■ DATA TO PROCESS ■
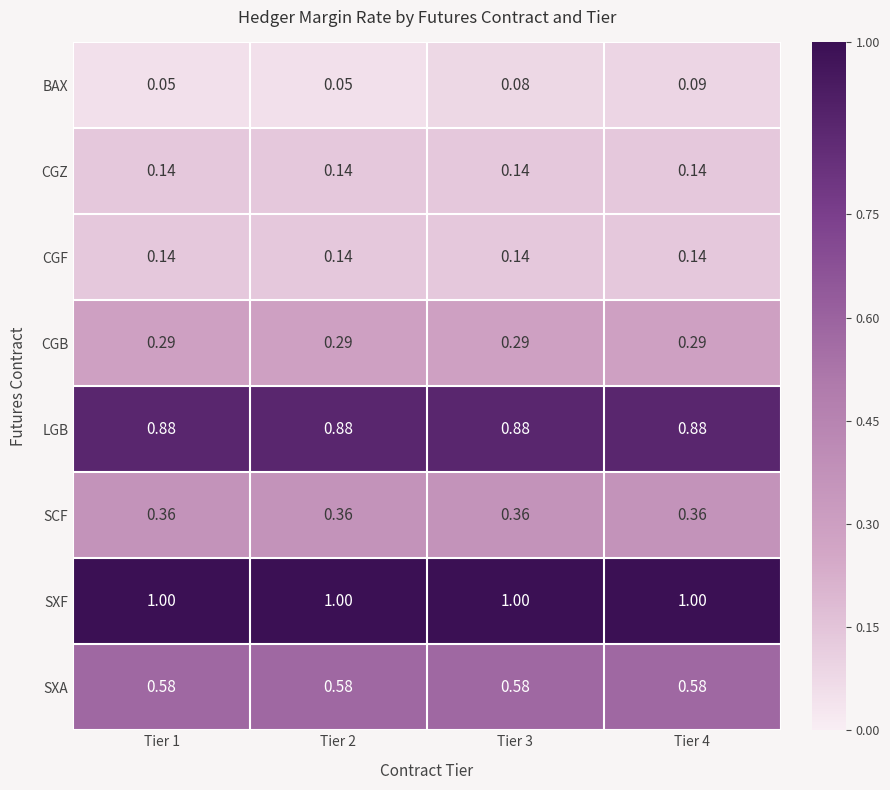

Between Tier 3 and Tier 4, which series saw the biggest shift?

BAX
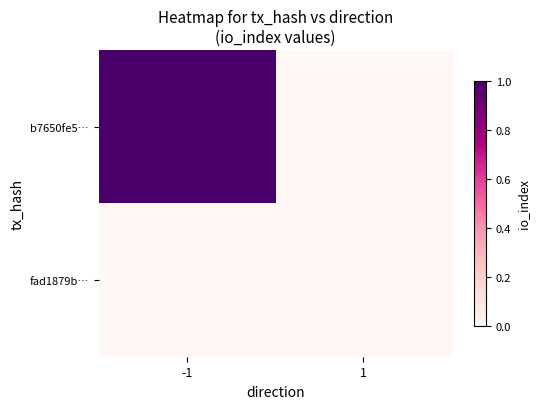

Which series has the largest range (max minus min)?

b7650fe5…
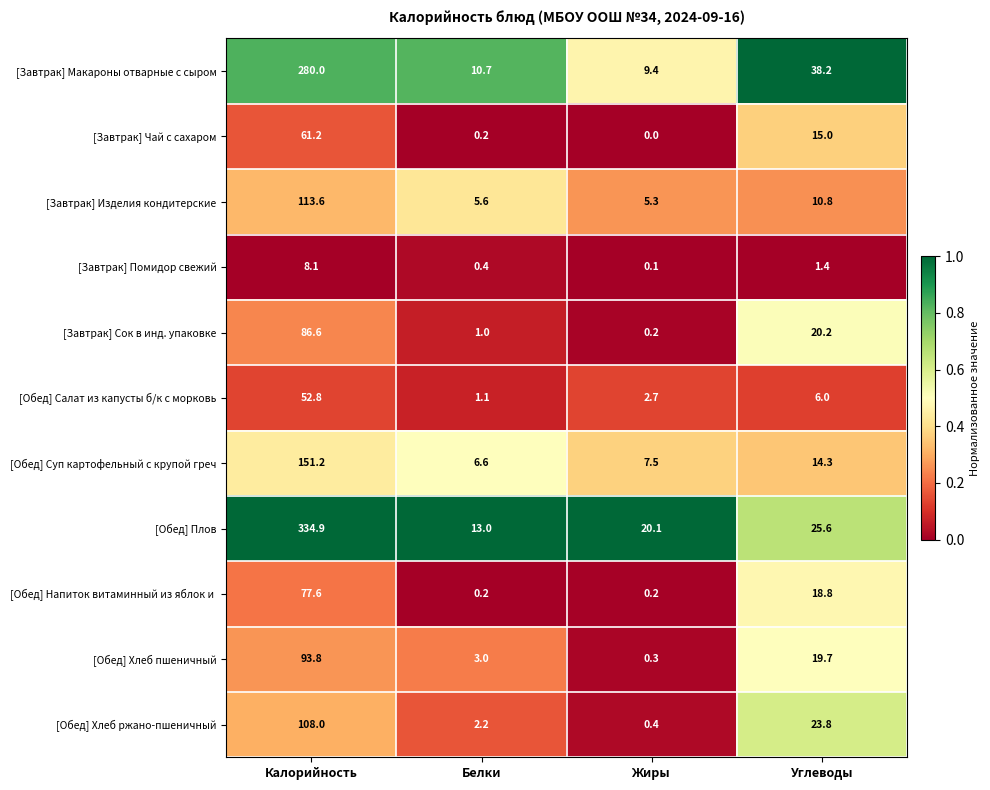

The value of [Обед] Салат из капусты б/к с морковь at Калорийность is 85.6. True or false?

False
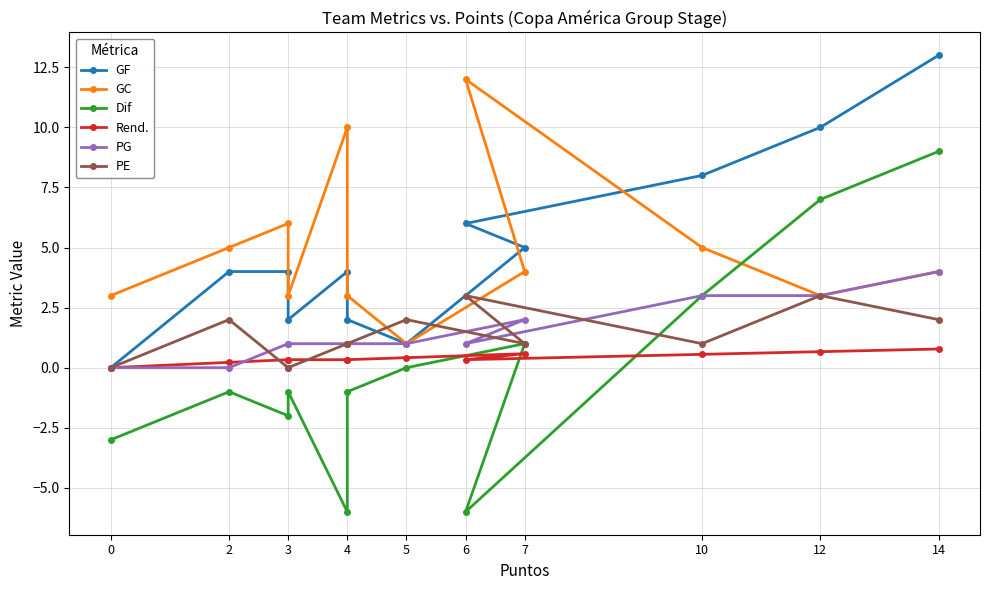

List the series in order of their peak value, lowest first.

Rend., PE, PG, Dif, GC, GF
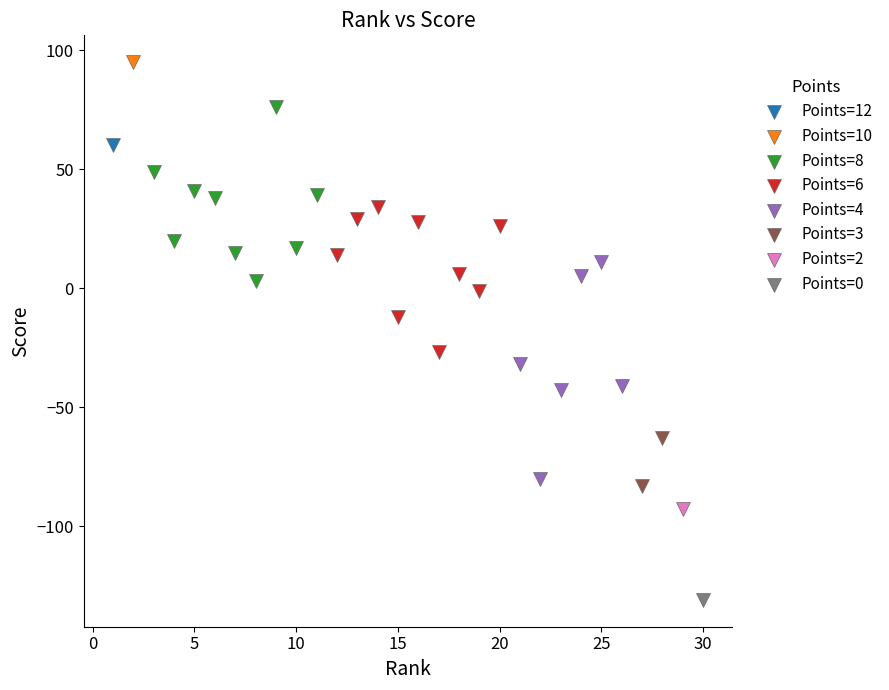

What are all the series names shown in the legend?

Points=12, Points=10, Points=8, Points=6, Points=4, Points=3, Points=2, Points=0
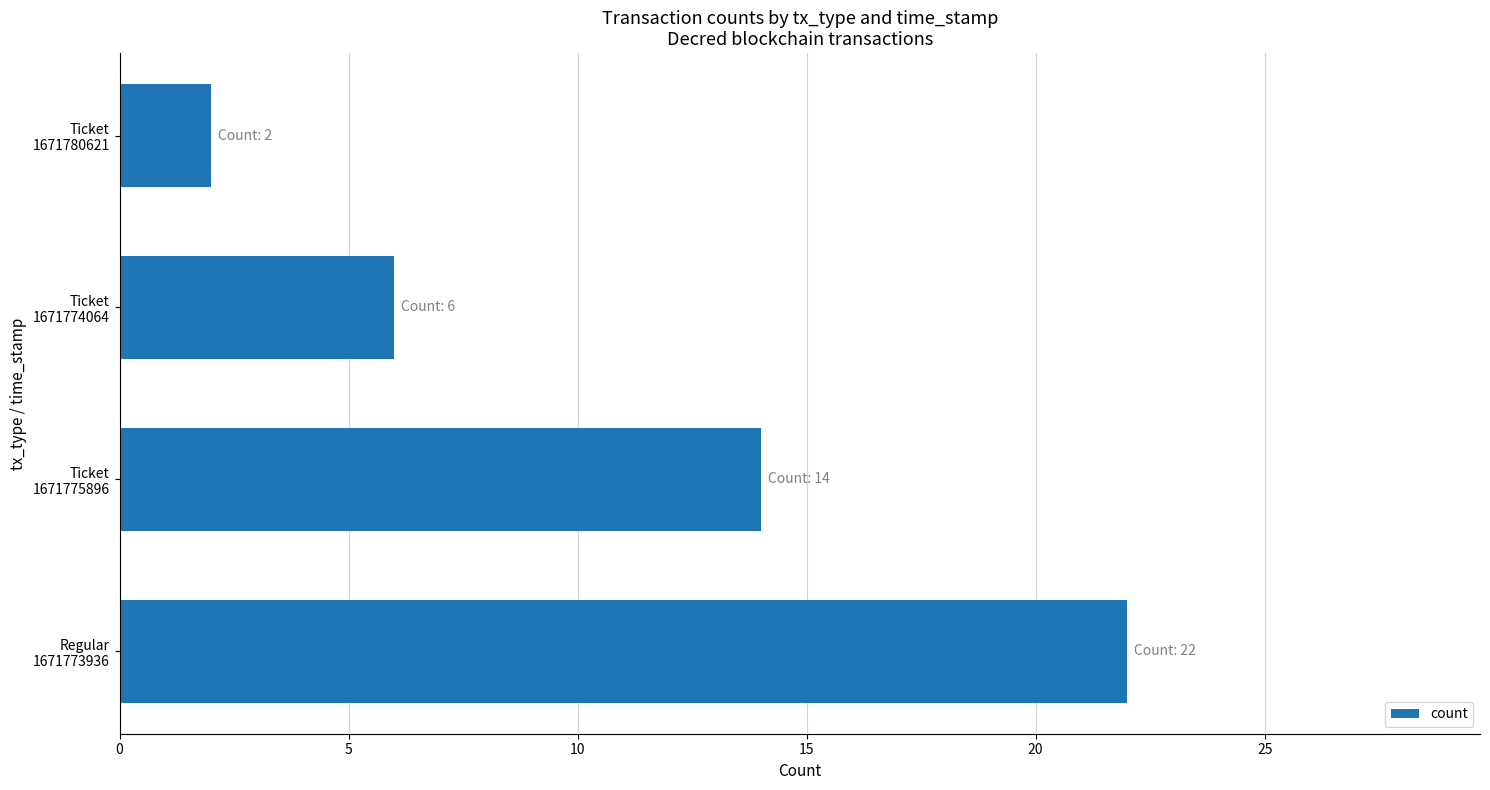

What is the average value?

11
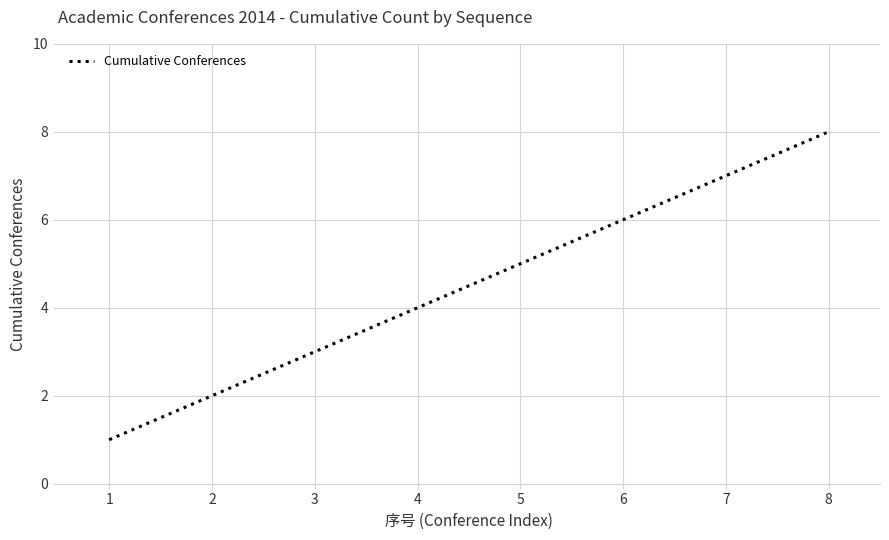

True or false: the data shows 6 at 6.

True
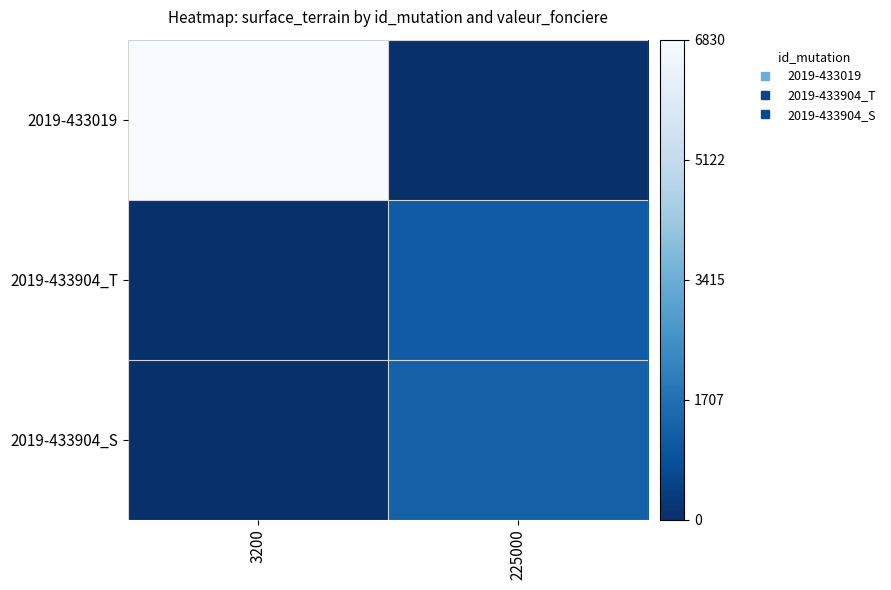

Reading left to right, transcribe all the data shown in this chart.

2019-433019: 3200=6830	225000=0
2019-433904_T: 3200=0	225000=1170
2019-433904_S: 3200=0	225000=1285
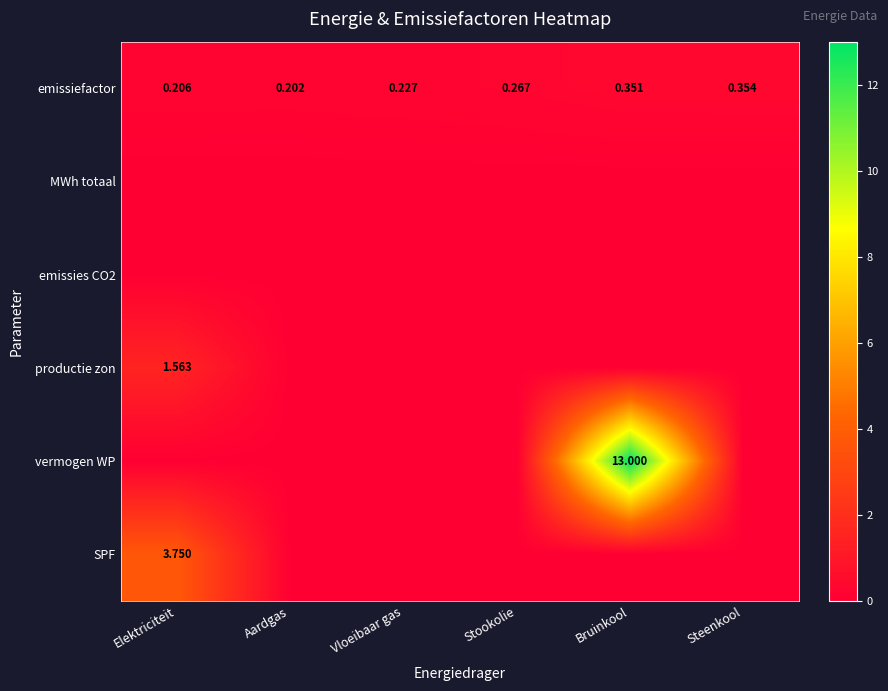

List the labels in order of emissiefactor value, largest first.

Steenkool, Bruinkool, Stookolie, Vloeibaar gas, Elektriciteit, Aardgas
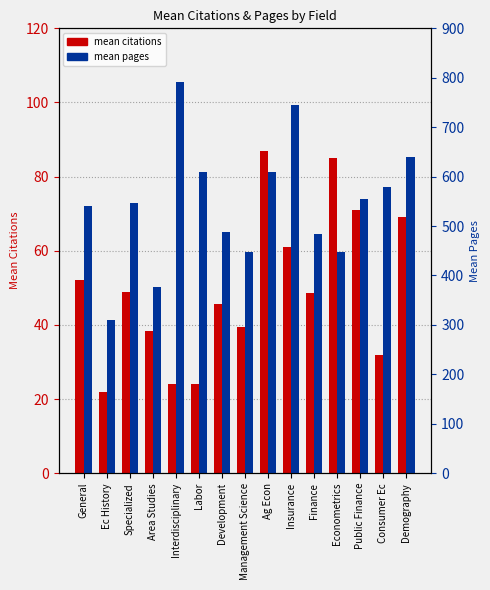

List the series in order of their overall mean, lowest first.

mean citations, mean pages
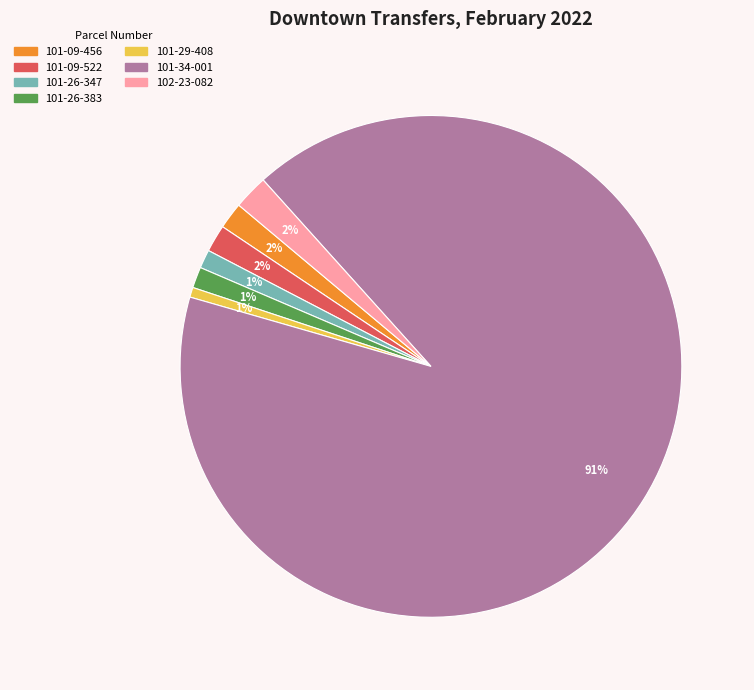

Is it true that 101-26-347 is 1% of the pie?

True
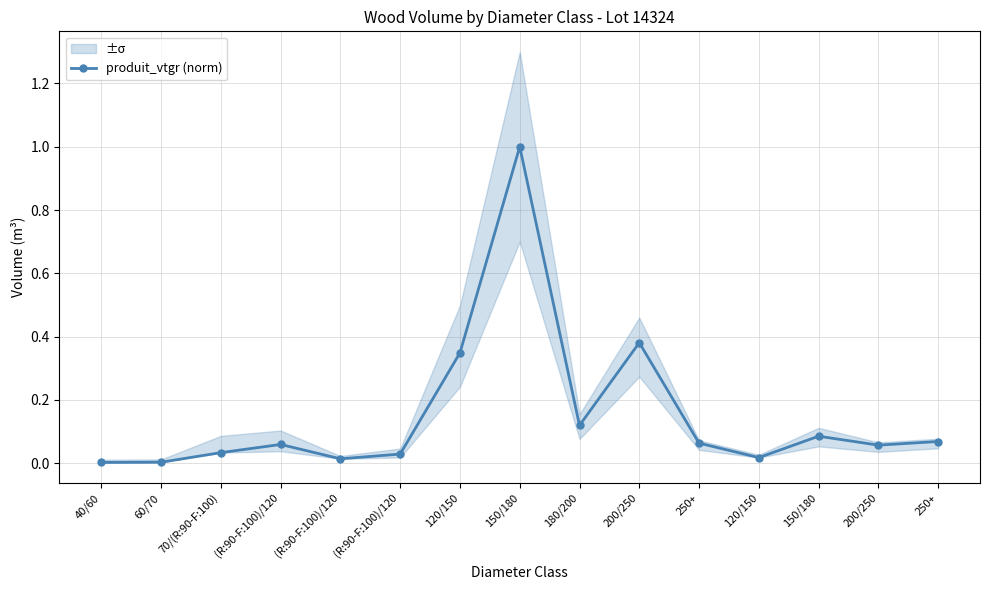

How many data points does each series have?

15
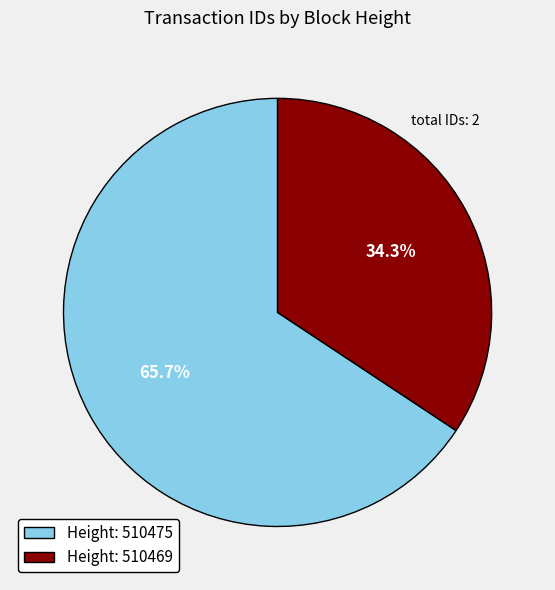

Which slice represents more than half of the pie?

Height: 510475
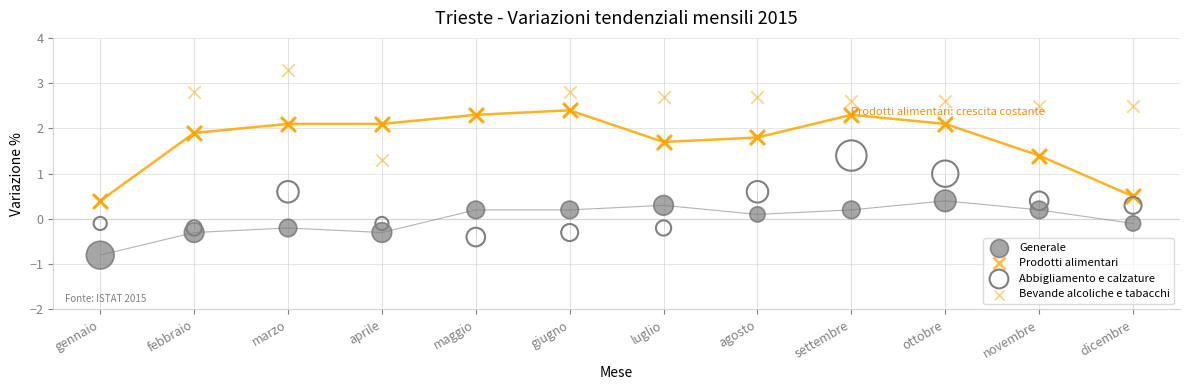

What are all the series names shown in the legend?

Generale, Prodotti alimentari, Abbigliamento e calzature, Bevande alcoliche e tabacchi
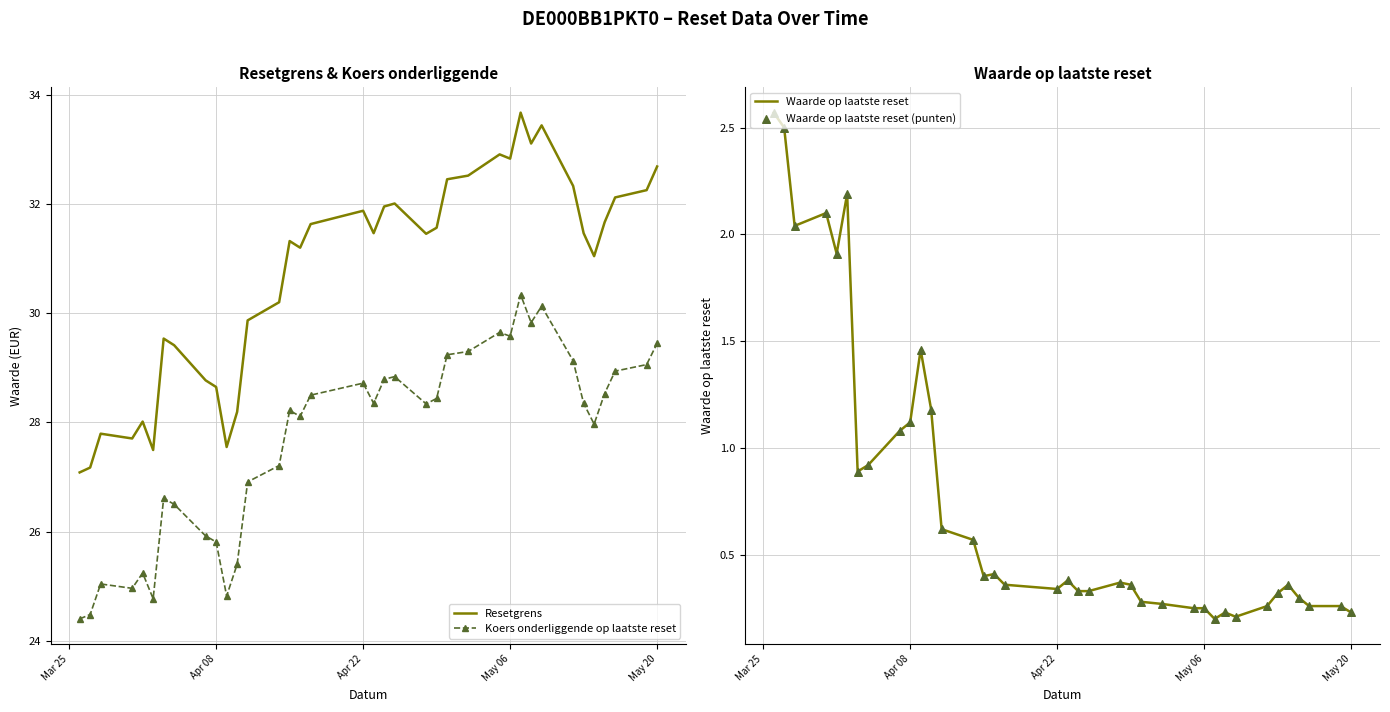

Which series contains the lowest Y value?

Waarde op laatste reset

■ TASK INSTRUCTIONS ■
Put every line of the rows above into a JSON list of strings, one string per line, leaving out blank lines and the picture markers.

■ REPLY TO THE EXERCISE ■
[
  "Between Tier 3 and Tier 4, which series saw the biggest shift?",
  "BAX",
  "Which series has the largest range (max minus min)?",
  "b7650fe5…",
  "The value of [Обед] Салат из капусты б/к с морковь at Калорийность is 85.6. True or false?",
  "False",
  "List the series in order of their peak value, lowest first.",
  "Rend., PE, PG, Dif, GC, GF",
  "What are all the series names shown in the legend?",
  "Points=12, Points=10, Points=8, Points=6, Points=4, Points=3, Points=2, Points=0",
  "What is the average value?",
  "11",
  "True or false: the data shows 6 at 6.",
  "True",
  "Reading left to right, transcribe all the data shown in this chart.",
  "2019-433019: 3200=6830\t225000=0",
  "2019-433904_T: 3200=0\t225000=1170",
  "2019-433904_S: 3200=0\t225000=1285",
  "List the labels in order of emissiefactor value, largest first.",
  "Steenkool, Bruinkool, Stookolie, Vloeibaar gas, Elektriciteit, Aardgas",
  "List the series in order of their overall mean, lowest first.",
  "mean citations, mean pages",
  "Is it true that 101-26-347 is 1% of the pie?",
  "True",
  "How many data points does each series have?",
  "15",
  "Which slice represents more than half of the pie?",
  "Height: 510475",
  "What are all the series names shown in the legend?",
  "Generale, Prodotti alimentari, Abbigliamento e calzature, Bevande alcoliche e tabacchi",
  "Which series contains the lowest Y value?",
  "Waarde op laatste reset"
]